> **Work task 1**: Reproduce the part of the forum thread on the capacitance of two spheres from "Simple question" to "out in this?".
> **Work task 2**: In the forum thread on the capacitance of two spheres, what condition on the two spheres leads to the equation q₁/R₁ = q₂/R₂?
> **Work task 3**: Write what comes next in the forum thread on the capacitance of two spheres, continuing from its last sentence.

> **Extract**:
Simple question

4∩ε/(1/a+1/b-2/d) where a and b are radius of two spheres and d is the separation

i had assumed vaccum as its media and r is the distance b/w their centres

i think thiz wuld be the answer

OUT OF PORTION !!! i din kno.. can u tell me how u know that?

answer was given 4πε₀(R₁+R₂)

Can ny one help me out in this?

By definition, put some charge on the system and figure out the potential. The ratio is the capacitance.
I am going to assume that the spheres do not interact. If I put charge Q on the system, it will get divided between the two spheres. Let q₁ and q₂ be the charges on, respectively, the sphere with radius R₁ and R₂. Since the two spheres must be at the same potential, we get
q₁/R₁ = q₂/R₂
Additionally, q₁ + q₂=Q
Solving them we get
q₁ = QR₁/(R₁+R₂) and q₂ = QR₂/(R₁+R₂)
Hence, the common potential of the system
V=\dfrac{q_1}{4\pi\epsilon_0R_1}=\dfrac{Q}{4\pi\epsilon_0(R_1+R_2)}
As such the capacitance is
C=\dfrac{Q}{V}=4\pi\epsilon_0(R_1+R_2)
That's your answer.

The above results will apply if we assume that the potential of each sphere is affected by the other (but still assuming that the charge distribution remains uniform on each sphere).

> **Material provided**:
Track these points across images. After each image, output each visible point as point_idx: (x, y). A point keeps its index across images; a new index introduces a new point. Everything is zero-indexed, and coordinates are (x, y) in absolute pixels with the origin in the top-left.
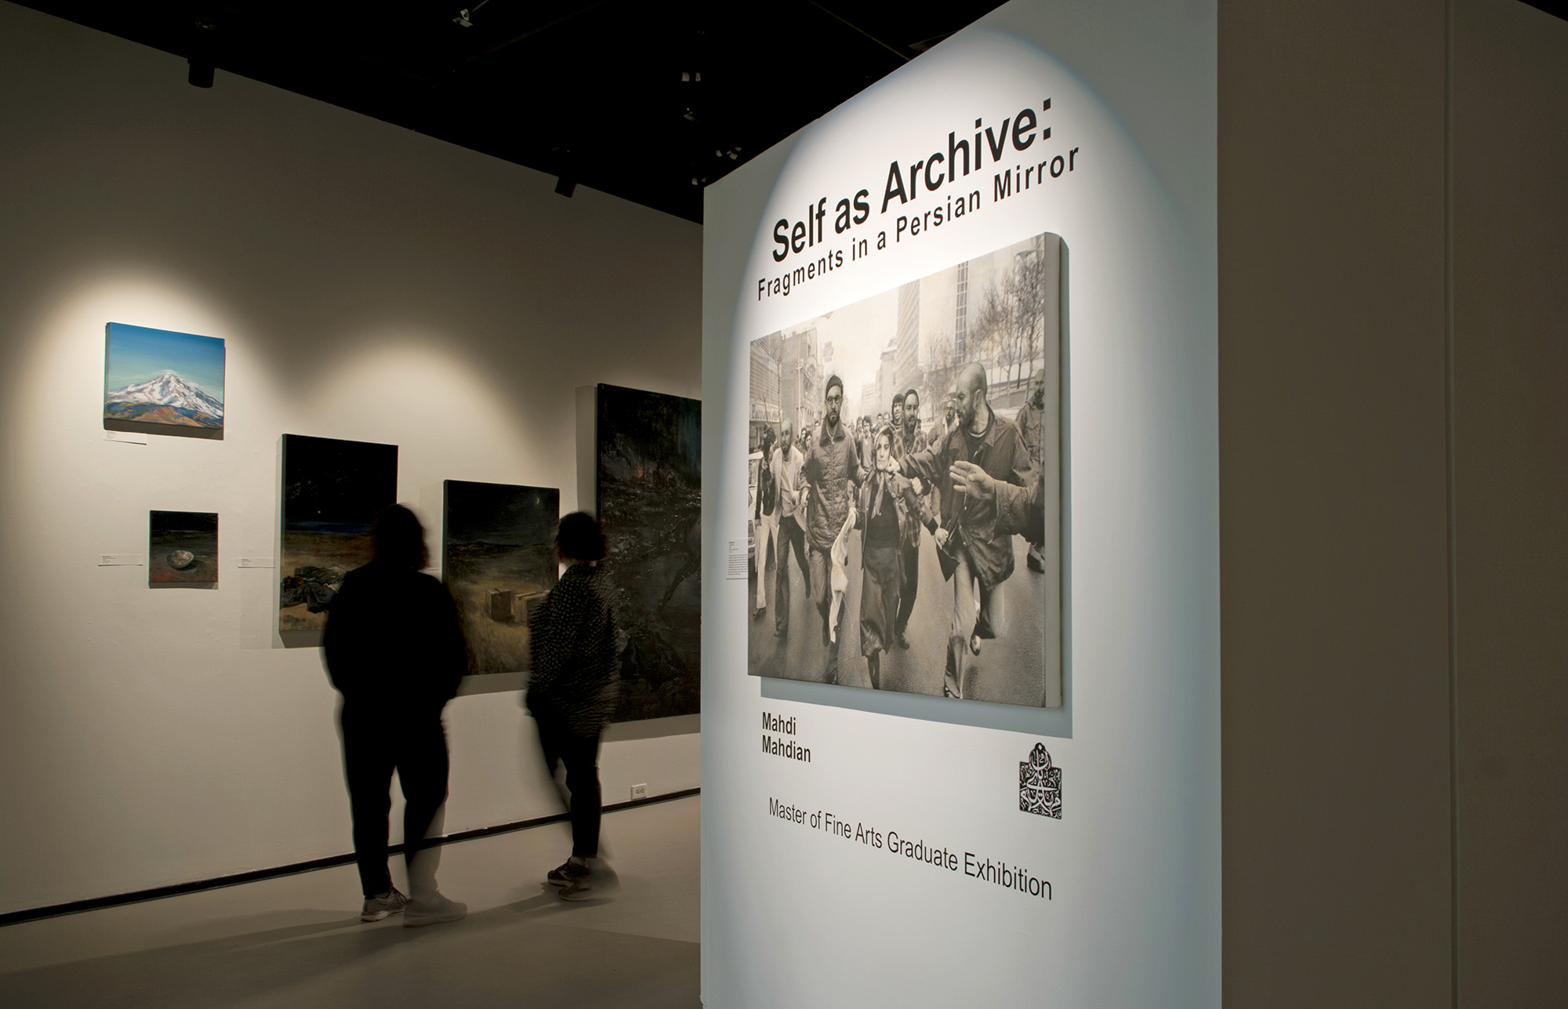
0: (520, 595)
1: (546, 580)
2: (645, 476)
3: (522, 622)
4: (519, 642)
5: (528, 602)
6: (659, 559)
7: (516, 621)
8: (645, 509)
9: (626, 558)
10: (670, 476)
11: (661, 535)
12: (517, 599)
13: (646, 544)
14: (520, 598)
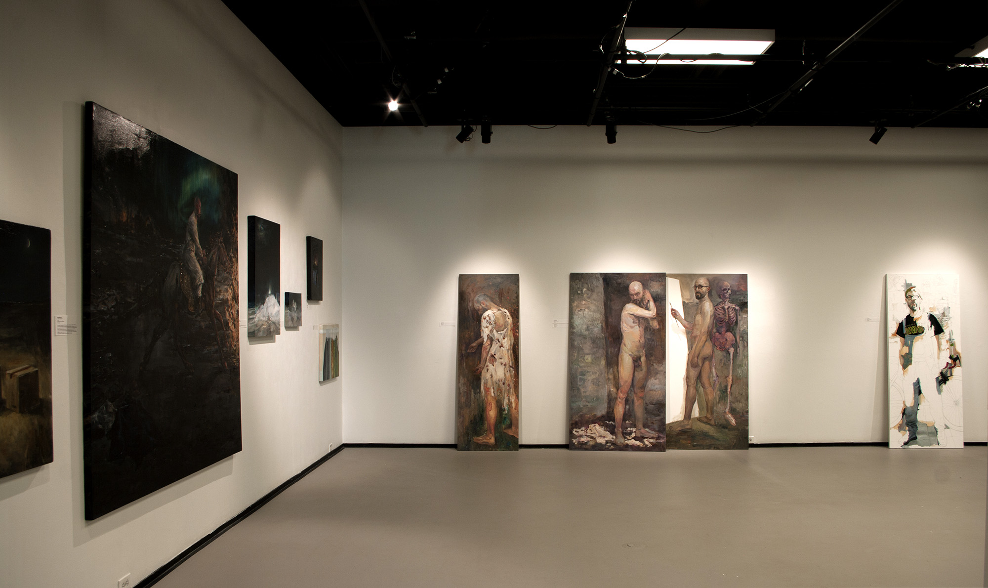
0: (10, 372)
1: (39, 349)
2: (129, 220)
3: (15, 407)
4: (10, 435)
5: (21, 379)
6: (140, 317)
7: (8, 406)
8: (129, 259)
9: (113, 317)
10: (148, 223)
11: (142, 289)
12: (8, 377)
13: (129, 300)
14: (11, 375)
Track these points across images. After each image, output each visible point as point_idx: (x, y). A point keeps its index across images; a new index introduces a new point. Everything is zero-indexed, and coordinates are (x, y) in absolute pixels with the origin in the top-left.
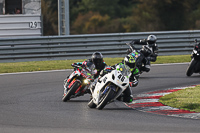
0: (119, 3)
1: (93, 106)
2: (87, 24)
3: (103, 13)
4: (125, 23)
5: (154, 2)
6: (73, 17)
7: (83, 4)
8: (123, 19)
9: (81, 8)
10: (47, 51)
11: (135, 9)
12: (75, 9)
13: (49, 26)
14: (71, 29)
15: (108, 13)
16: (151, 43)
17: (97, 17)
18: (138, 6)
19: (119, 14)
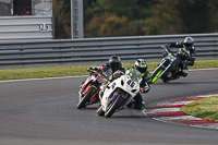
0: (138, 3)
1: (102, 113)
2: (103, 27)
3: (120, 15)
4: (144, 25)
5: (176, 2)
6: (87, 19)
7: (98, 5)
8: (142, 21)
9: (96, 8)
10: (58, 55)
11: (155, 10)
12: (90, 10)
13: (61, 29)
14: (85, 32)
15: (125, 14)
16: (188, 45)
17: (113, 18)
18: (158, 6)
19: (137, 16)
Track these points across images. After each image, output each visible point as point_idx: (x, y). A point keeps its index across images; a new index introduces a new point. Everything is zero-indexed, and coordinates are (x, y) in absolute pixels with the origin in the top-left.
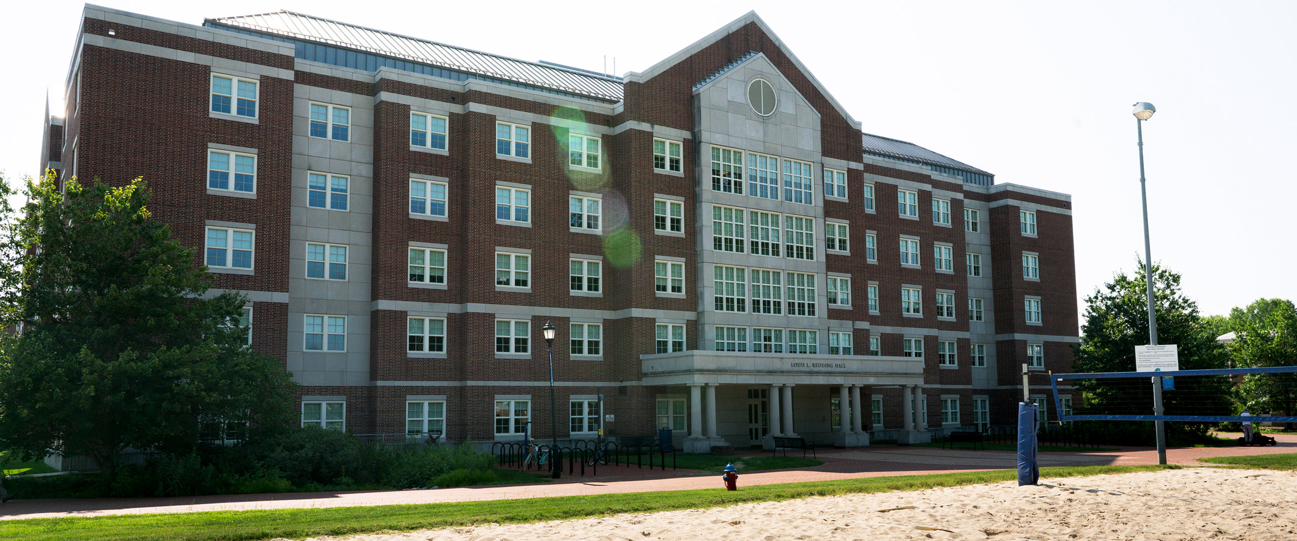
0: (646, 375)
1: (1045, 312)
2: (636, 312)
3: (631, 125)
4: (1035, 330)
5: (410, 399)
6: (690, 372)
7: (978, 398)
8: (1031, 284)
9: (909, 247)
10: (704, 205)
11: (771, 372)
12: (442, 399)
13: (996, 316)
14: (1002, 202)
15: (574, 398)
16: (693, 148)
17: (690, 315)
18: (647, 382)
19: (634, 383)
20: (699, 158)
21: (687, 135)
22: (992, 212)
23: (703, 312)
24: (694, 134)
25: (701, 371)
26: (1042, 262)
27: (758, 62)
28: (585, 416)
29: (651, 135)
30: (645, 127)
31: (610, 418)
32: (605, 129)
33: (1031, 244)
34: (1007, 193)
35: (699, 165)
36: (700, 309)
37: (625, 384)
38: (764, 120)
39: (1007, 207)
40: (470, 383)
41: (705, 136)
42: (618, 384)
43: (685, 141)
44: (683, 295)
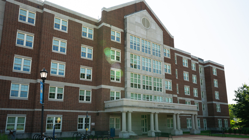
0: (106, 108)
1: (220, 96)
2: (103, 86)
3: (104, 24)
4: (218, 101)
5: (9, 116)
6: (122, 106)
7: (204, 120)
8: (216, 88)
9: (186, 75)
10: (127, 52)
11: (151, 108)
12: (25, 116)
13: (207, 96)
14: (208, 66)
15: (79, 117)
16: (124, 35)
17: (122, 89)
18: (106, 111)
19: (102, 111)
20: (126, 38)
21: (122, 31)
22: (205, 68)
23: (127, 88)
24: (124, 31)
25: (126, 106)
26: (218, 82)
27: (145, 12)
28: (84, 123)
29: (110, 29)
30: (108, 25)
31: (93, 124)
32: (95, 27)
33: (216, 77)
34: (209, 63)
35: (126, 40)
36: (126, 87)
37: (99, 112)
38: (146, 30)
39: (209, 67)
40: (36, 110)
41: (128, 31)
42: (96, 112)
43: (121, 32)
44: (120, 82)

> **Response box 1**:
Simple question

4∩ε/(1/a+1/b-2/d) where a and b are radius of two spheres and d is the separation

i had assumed vaccum as its media and r is the distance b/w their centres

i think thiz wuld be the answer

OUT OF PORTION !!! i din kno.. can u tell me how u know that?

answer was given 4πε₀(R₁+R₂)

Can ny one help me out in this?

> **Response box 2**: The two spheres must be at the same potential.

> **Response box 3**:
In this case, continuing my previous notations, the equality of potential give
\dfrac{q_1}{4\pi\epsilon_0R_1}+\dfrac{q_2}{4\pi\epsilon_0d}= \dfrac{q_2}{4\pi\epsilon_0R_2}+\dfrac{q_1}{4\pi\epsilon_0d}
Obviously we still have q₁+q₂ = Q
Solving for q₁ and q₂, we obtain
q_1=Q\dfrac{\frac{1}{R_2}-\frac{1}{d}}{\frac{1}{R_1}+\frac{1}{R_2}-\frac{2}{d}}
and
q_2=Q\dfrac{\frac{1}{R_1}-\frac{1}{d}}{\frac{1}{R_1}+\frac{1}{R_2}-\frac{2}{d}}

Hence, the common potential
V=\dfrac{1}{4\pi \epsilon_0}\left(\dfrac{q_1}{R_1}+\dfrac{q_2}{d}\right)=\dfrac{Q}{4\pi \epsilon_0}\cdot\dfrac{\frac{1}{R_1R_2}-\frac{1}{d^2}}{\frac{1}{R_1}+\frac{1}{R_2}-\frac{2}{d}}
which gives the capacitance as
C=\dfrac{Q}{V}=4\pi \epsilon_0\dfrac{\frac{1}{R_1}+\frac{1}{R_2}-\frac{2}{d}}{\frac{1}{R_1R_2}-\frac{1}{d^2}}
which reduces to the result I previously derived if d →∞.

the formula given in #4 and 5 are not correct for the present situation.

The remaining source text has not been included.